Tego lata po raz pierwszy Polskie Sieci Elektroenergetyczne (PSE) zapłacą firmom za gotowość do zmniejszenia zapotrzebowania za moc (tzw. DSR). To narzędzie interwencyjne ma wspomóc operatora w razie niedoborów w systemie energetycznym.
Celem jest uniknięcie wprowadzenia administracyjnych ograniczeń poprzez stopnie zasilania, z czym mieliśmy do czynienia w sierpniu 2015 r. – Tego lata nie doświadczymy tego typu sytuacji, o ile nie będziemy mieli do czynienia z ekstremalnymi warunkami pogodowymi, np. z długotrwałą suszą – zastrzega Tomasz Sikorski, wiceprezes PSE.
Pięć ofert na 360 MW
Mimo braku zagrożenia operator chce zacząć rozwijać mechanizm DSR już teraz, by przygotować się na przyszłość.
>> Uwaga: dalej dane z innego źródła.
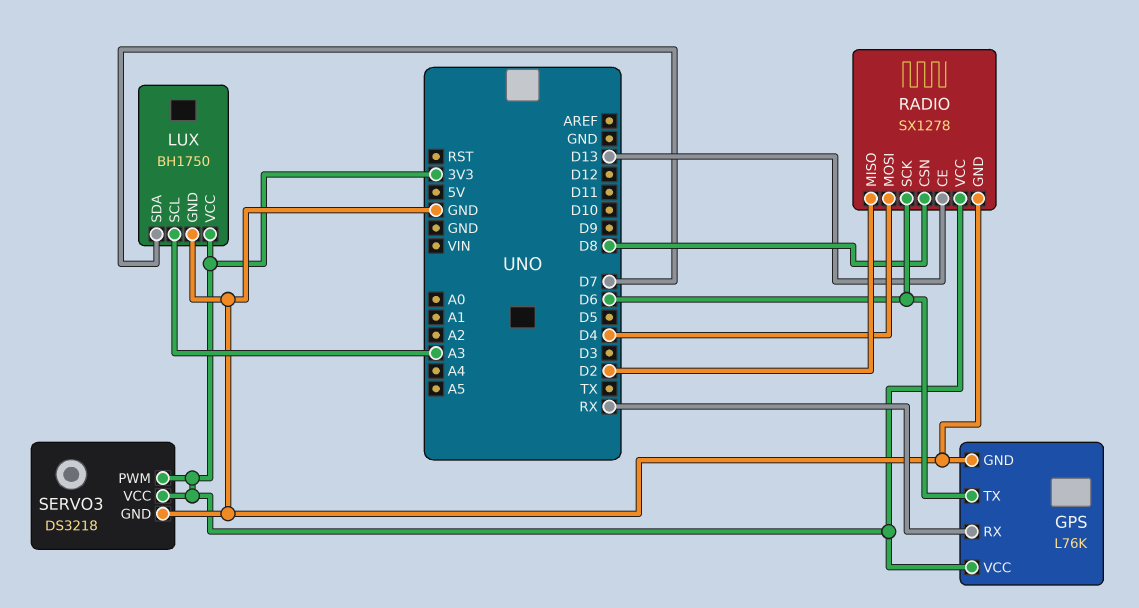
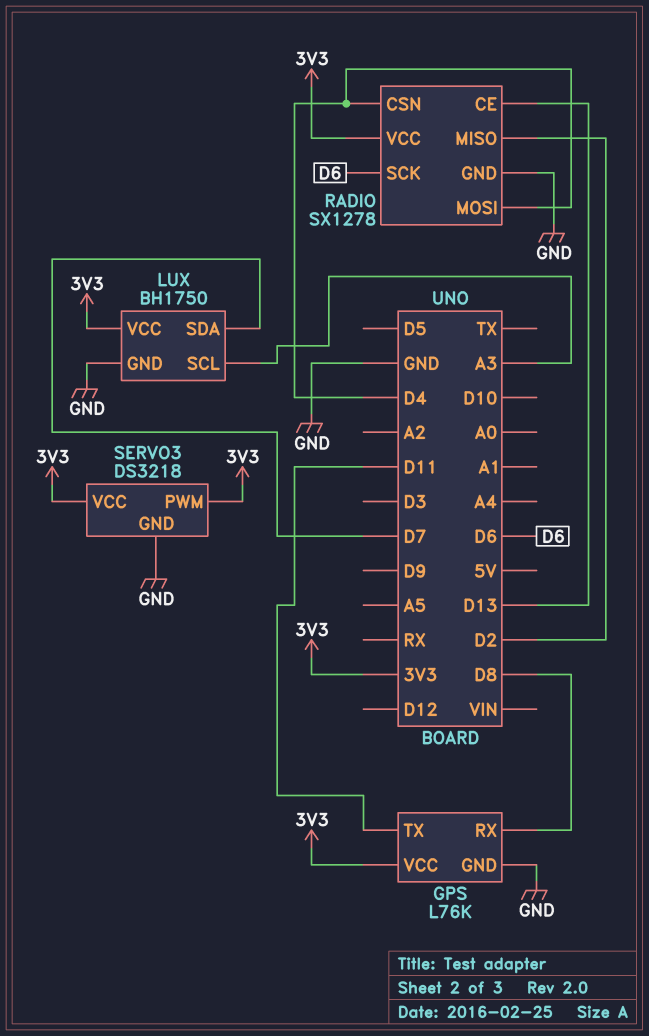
GPS pin RX: RX -> D8
GPS pin TX: D6 -> D11
RADIO pin CSN: D8 -> D4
To właśnie jego niewykorzystanie było najmocniej krytykowane przed dwoma laty przez przemysł. Operator ratował wtedy sytuację m.in. importem energii od sąsiadów. Import prawdopodobnie w miarę potrzeb będzie uruchomiony także w tym roku. Do dyspozycji jest też 830 MW mocy w tzw. interwencyjnej rezerwie zimnej, problemem jest jednak długi czas ich rozruchu.
W razie interwencyjnego DSR operator w przeddzień do godz. 19 ogłosi potrzebę zmniejszenia zapotrzebowania na konkretną ilość mocy. Będzie dwie godziny oczekiwał na oferty.